2) Never go the whole way

See Christine Keeler and that chair, and never opt for an Eames. Unless your naked ambition stretches to implants and a Channel Five chat show avoid Page Three.

3) Style over content

Think tasteful. Glossy magazines not tabloids. Remember prop is really another word for product placement; see Amanda Foreman and that biography.

4) Stay upmarket

Arty films and posing for Lucian Freud is acceptable. As Irena Brignull, script editor for Shakespeare In Love and another one of Tatler's "bare geniuses" says, "I was extremely flattered to be asked to be included among a list of people I so admired."

5) Don't do it if you're over 40

Amanda Foreman told one newspaper, "You're only young once and I'm certainly not going to do it when I'm 40."Would that put Tatler editor Jane Procter off stripping for her magazine? "Well, I'm over 40 years old," she says. "So the golden rule is I'm not allowed."

6) Don't do it if you're under 20

Timing is all. Teenage glamour shots will haunt you forever.

7) Nudity is a girl thing

Naked men just aren't so in demand. Ewan McGregor was desperate to strip off on stage but the producers refused. Would they still have said "No" if Ewan's co-star, Lou Gish, had made the same offer?

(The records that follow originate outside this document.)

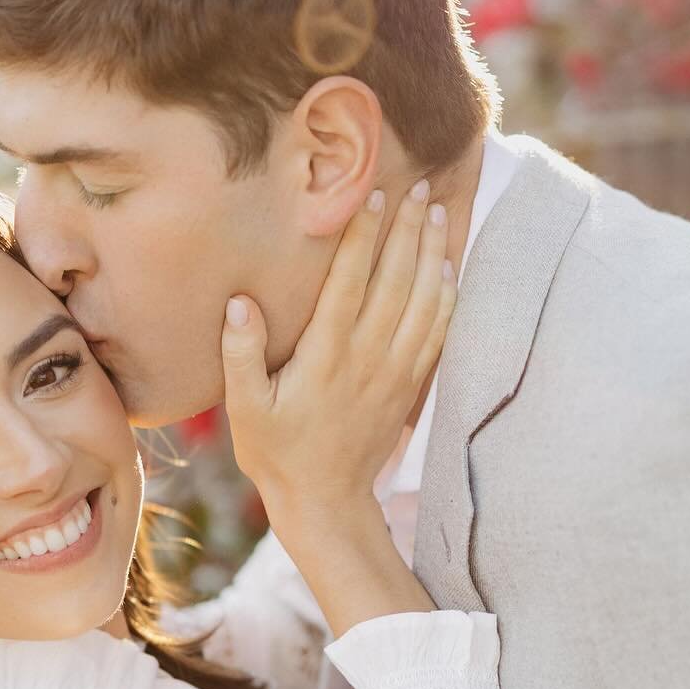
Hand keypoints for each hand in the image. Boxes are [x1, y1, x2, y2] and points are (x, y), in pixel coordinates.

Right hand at [222, 182, 453, 526]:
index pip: (350, 282)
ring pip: (423, 300)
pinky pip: (438, 332)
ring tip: (437, 212)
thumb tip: (241, 303)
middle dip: (407, 230)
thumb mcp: (244, 409)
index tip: (372, 196)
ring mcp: (394, 371)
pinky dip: (446, 296)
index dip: (363, 236)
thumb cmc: (277, 452)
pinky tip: (448, 268)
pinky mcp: (409, 386)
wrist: (325, 502)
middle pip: (395, 280)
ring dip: (432, 253)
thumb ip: (241, 355)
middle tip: (417, 186)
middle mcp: (367, 357)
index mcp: (325, 355)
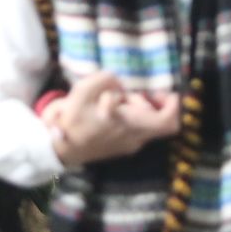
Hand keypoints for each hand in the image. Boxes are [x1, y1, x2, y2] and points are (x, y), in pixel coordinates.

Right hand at [48, 70, 180, 166]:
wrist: (58, 151)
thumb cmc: (71, 122)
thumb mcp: (83, 91)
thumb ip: (105, 80)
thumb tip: (117, 82)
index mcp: (131, 125)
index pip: (168, 121)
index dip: (172, 104)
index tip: (158, 92)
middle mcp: (135, 138)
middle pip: (158, 120)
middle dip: (146, 102)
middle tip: (126, 93)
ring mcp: (129, 145)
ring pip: (145, 123)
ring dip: (134, 108)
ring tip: (111, 100)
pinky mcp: (120, 148)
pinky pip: (134, 129)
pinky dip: (127, 117)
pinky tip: (107, 110)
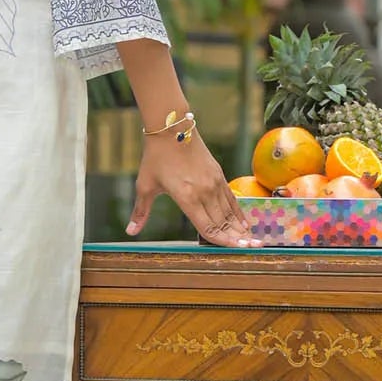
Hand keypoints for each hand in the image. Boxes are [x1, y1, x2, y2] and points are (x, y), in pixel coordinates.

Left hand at [127, 132, 254, 247]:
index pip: (208, 227)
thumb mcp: (145, 186)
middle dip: (237, 238)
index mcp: (187, 198)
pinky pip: (231, 198)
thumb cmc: (155, 158)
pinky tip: (245, 223)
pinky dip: (238, 212)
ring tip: (251, 240)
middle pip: (223, 222)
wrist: (171, 129)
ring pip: (229, 212)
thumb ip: (141, 212)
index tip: (235, 251)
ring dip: (240, 227)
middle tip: (251, 249)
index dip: (222, 242)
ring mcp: (213, 183)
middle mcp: (204, 192)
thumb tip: (130, 231)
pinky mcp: (218, 174)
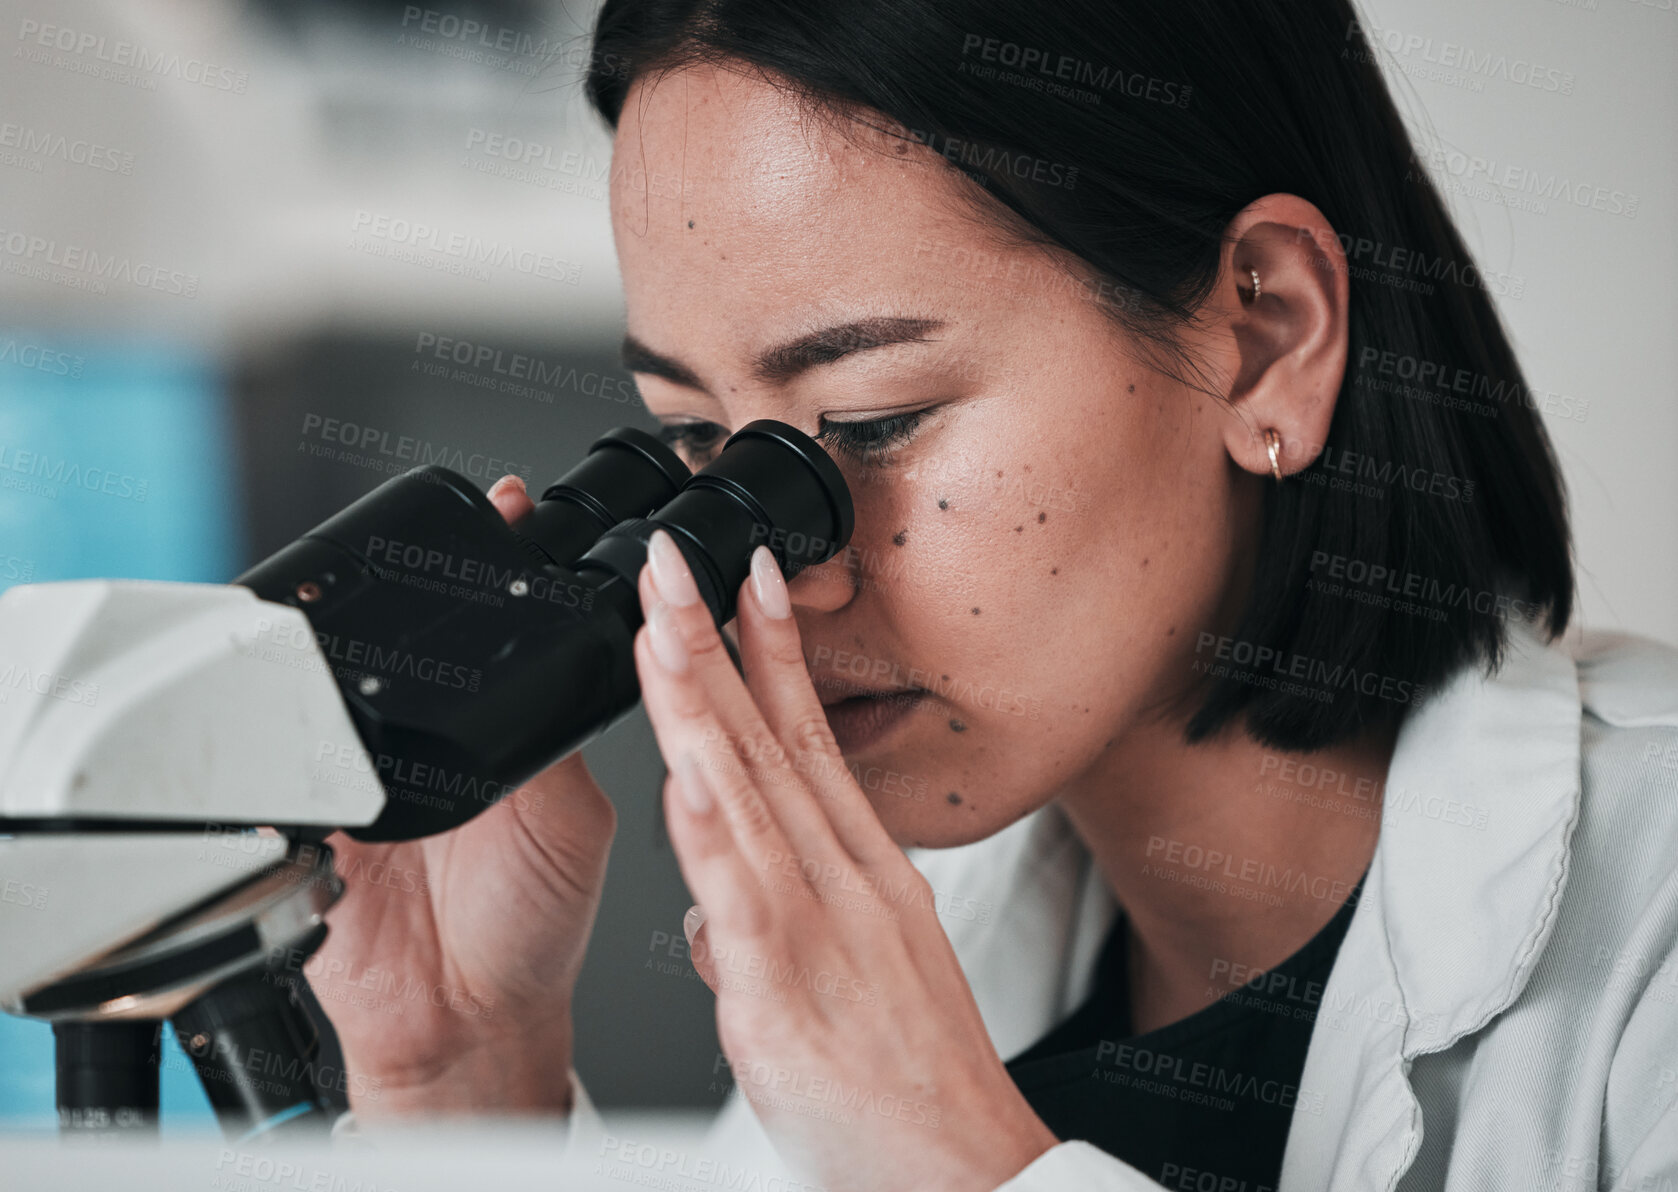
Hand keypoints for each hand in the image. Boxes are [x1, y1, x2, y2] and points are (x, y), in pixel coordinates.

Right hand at [304, 475, 615, 1118]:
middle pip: (417, 634)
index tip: (508, 507)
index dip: (502, 562)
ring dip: (351, 638)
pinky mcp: (308, 807)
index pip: (501, 625)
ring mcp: (368, 765)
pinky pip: (284, 749)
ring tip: (375, 595)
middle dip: (422, 580)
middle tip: (442, 537)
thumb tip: (544, 654)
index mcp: (508, 728)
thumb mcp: (566, 815)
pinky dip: (288, 720)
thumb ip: (550, 741)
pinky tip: (313, 700)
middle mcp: (437, 735)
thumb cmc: (532, 926)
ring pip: (343, 674)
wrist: (461, 1021)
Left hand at [633, 531, 1058, 1191]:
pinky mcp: (787, 992)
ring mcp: (818, 928)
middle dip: (713, 641)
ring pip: (745, 792)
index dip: (772, 652)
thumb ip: (777, 927)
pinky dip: (709, 826)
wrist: (964, 1176)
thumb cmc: (910, 1089)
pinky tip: (681, 768)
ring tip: (659, 620)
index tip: (747, 579)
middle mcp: (843, 882)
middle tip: (673, 561)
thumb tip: (710, 905)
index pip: (807, 738)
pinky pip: (741, 896)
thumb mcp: (856, 977)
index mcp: (861, 872)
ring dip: (697, 699)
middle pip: (768, 741)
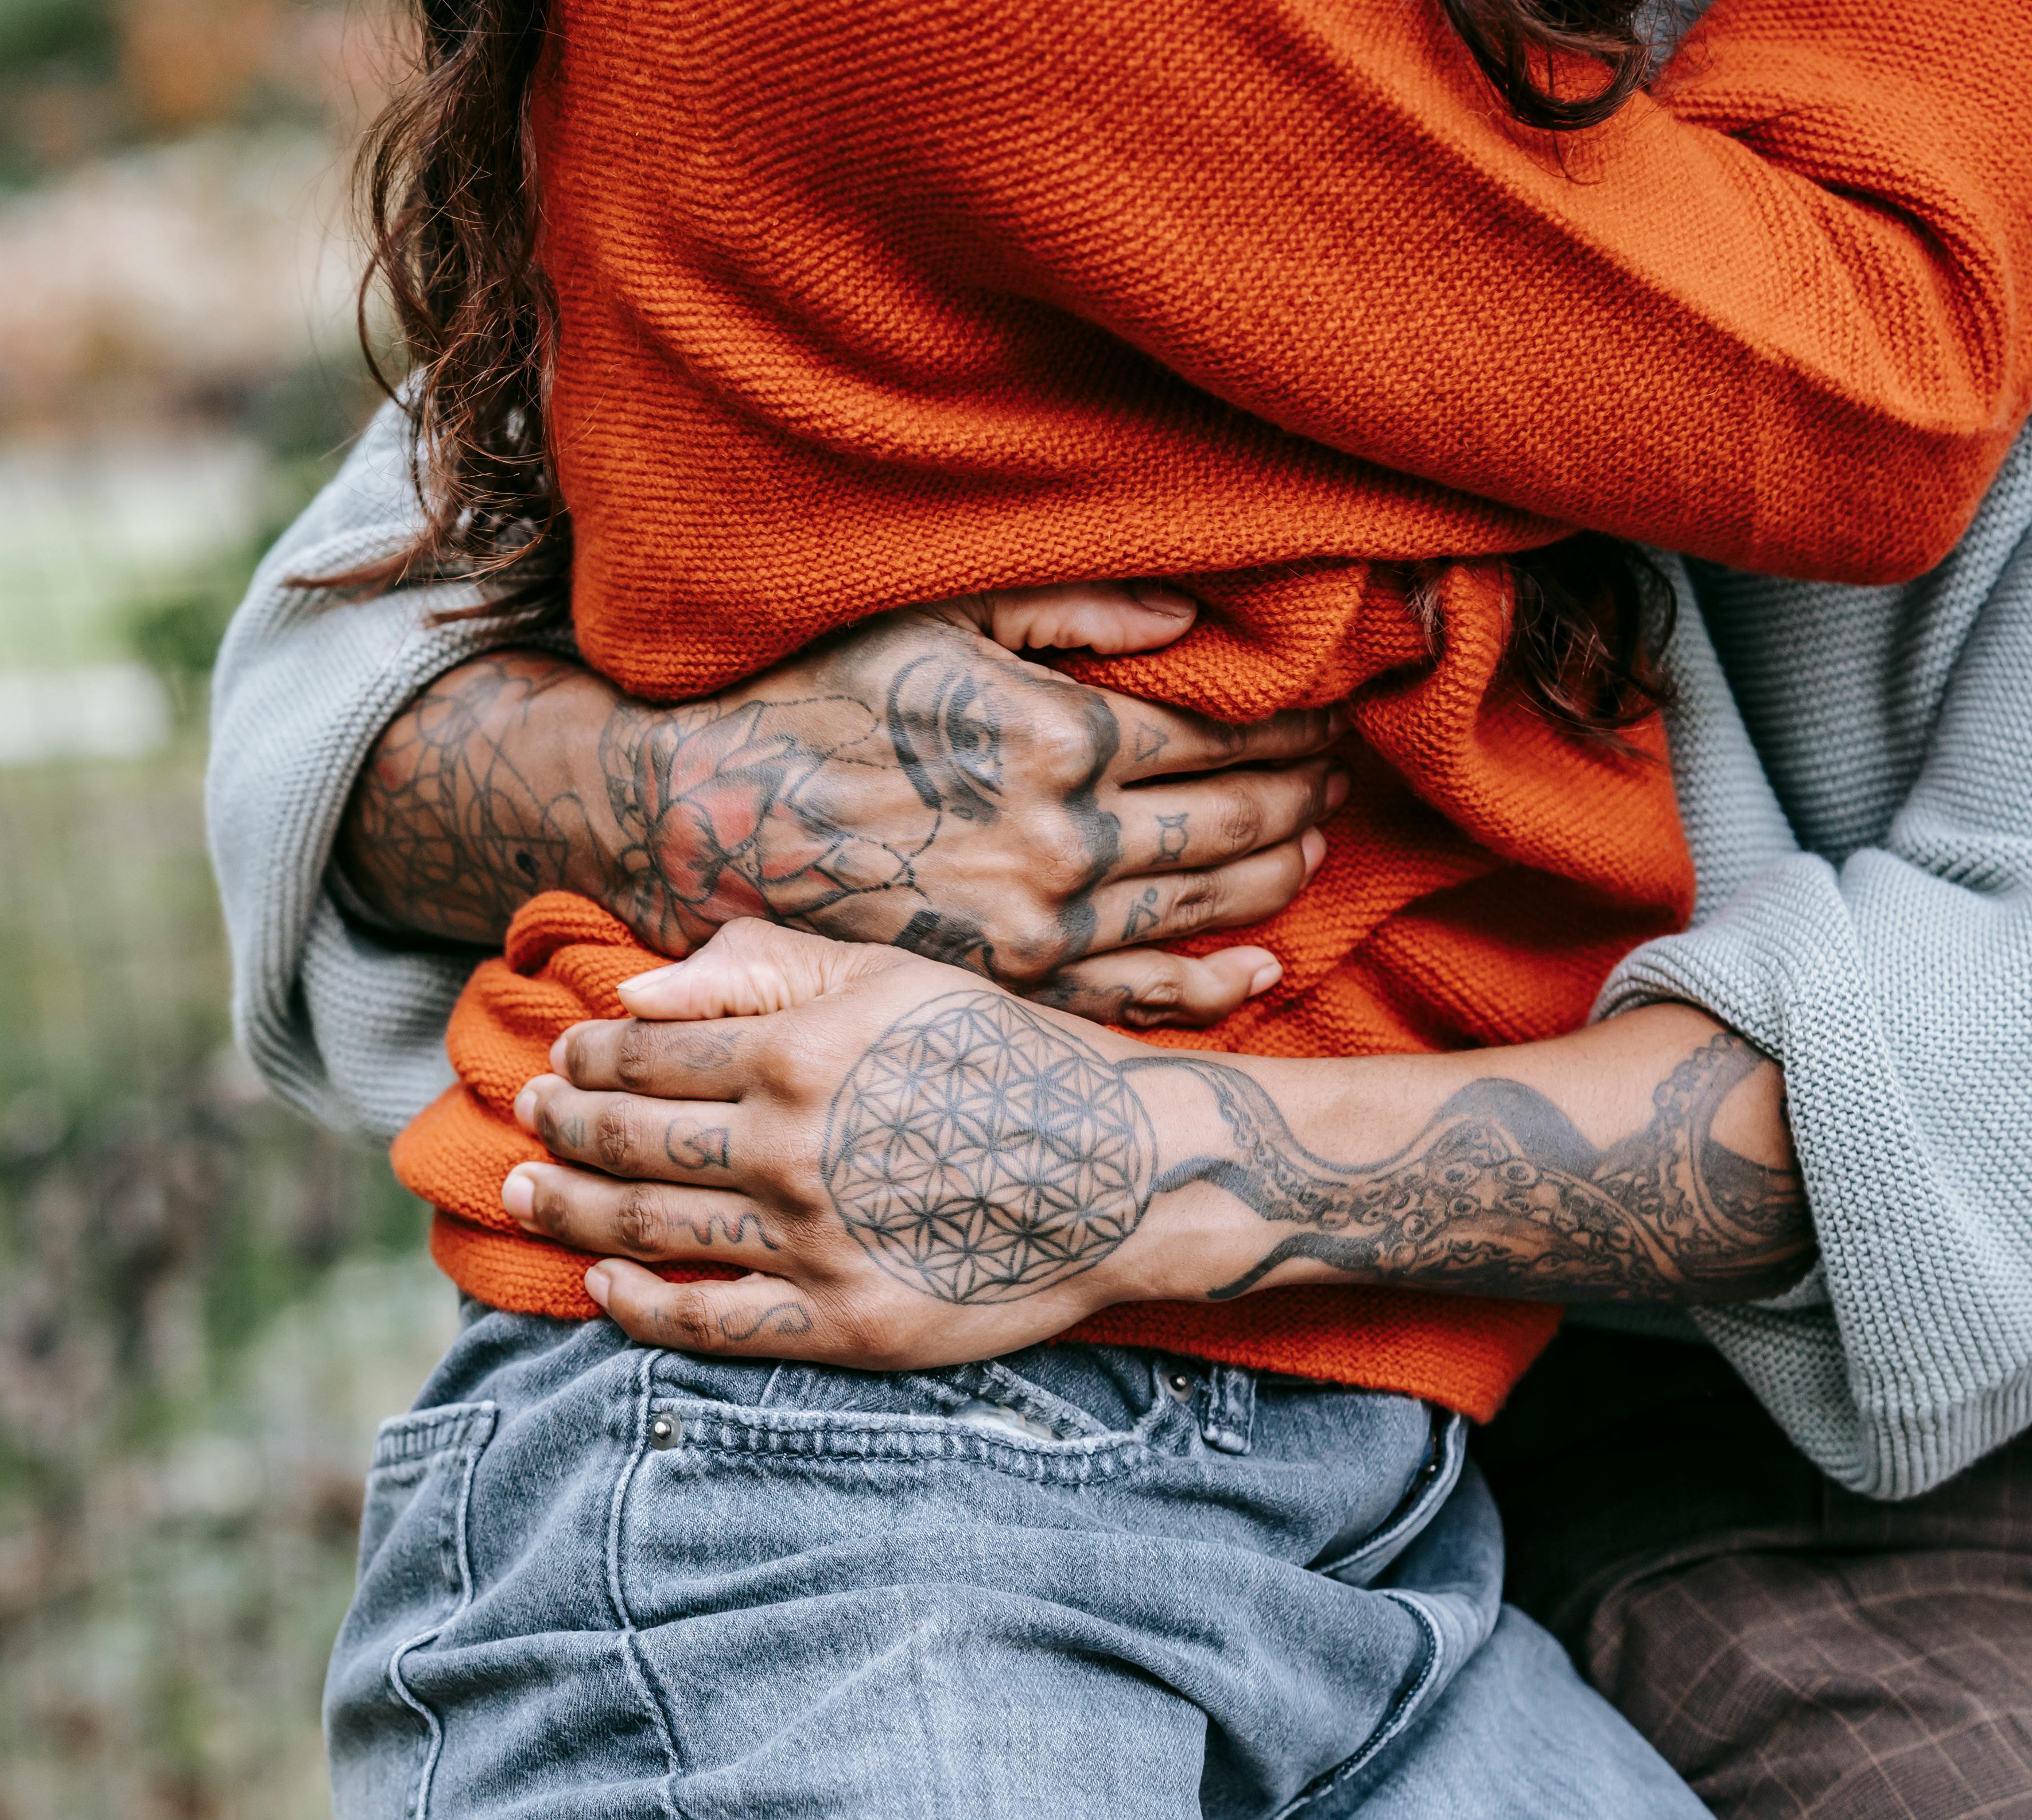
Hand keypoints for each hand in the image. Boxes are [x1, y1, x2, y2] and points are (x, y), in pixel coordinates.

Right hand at [337, 585, 1347, 1028]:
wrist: (691, 813)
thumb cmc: (809, 700)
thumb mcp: (934, 620)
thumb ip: (1072, 613)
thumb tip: (1198, 621)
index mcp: (1054, 737)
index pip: (1222, 731)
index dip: (1292, 720)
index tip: (1331, 709)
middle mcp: (1057, 842)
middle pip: (1228, 821)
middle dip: (1298, 792)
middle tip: (1340, 773)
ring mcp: (1032, 928)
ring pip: (1197, 905)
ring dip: (1272, 874)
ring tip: (1311, 842)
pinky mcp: (1000, 988)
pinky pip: (1134, 994)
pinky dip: (1209, 981)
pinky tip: (1257, 962)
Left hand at [502, 919, 1228, 1365]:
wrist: (1130, 1169)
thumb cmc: (1012, 1057)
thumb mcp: (893, 977)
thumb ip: (760, 973)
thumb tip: (633, 990)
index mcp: (793, 1053)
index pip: (643, 1053)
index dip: (588, 1054)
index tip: (566, 1055)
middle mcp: (787, 1150)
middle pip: (624, 1141)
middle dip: (559, 1126)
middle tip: (528, 1118)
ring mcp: (810, 1245)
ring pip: (643, 1232)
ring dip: (566, 1210)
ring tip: (527, 1192)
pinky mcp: (841, 1324)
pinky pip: (707, 1326)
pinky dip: (637, 1309)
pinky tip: (600, 1289)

8) Don't do it if you've got a boyfriend

When Gwyneth Paltrow insisted on stripping for a love scene with Joseph Fiennes in Shakespeare In Love, her boyfriend Ben Affleck, now ex, objected.

9)Don't do it while you're shopping

This week naturists wanted to shop at Tesco. If you do play the nude card, a glamorous setting helps - the frozen goods section of your local supermarket is to be avoided.

10) Just don't do it

PR supremo Max Clifford says: "Nine times out of 10 it cheapens anyone who does it."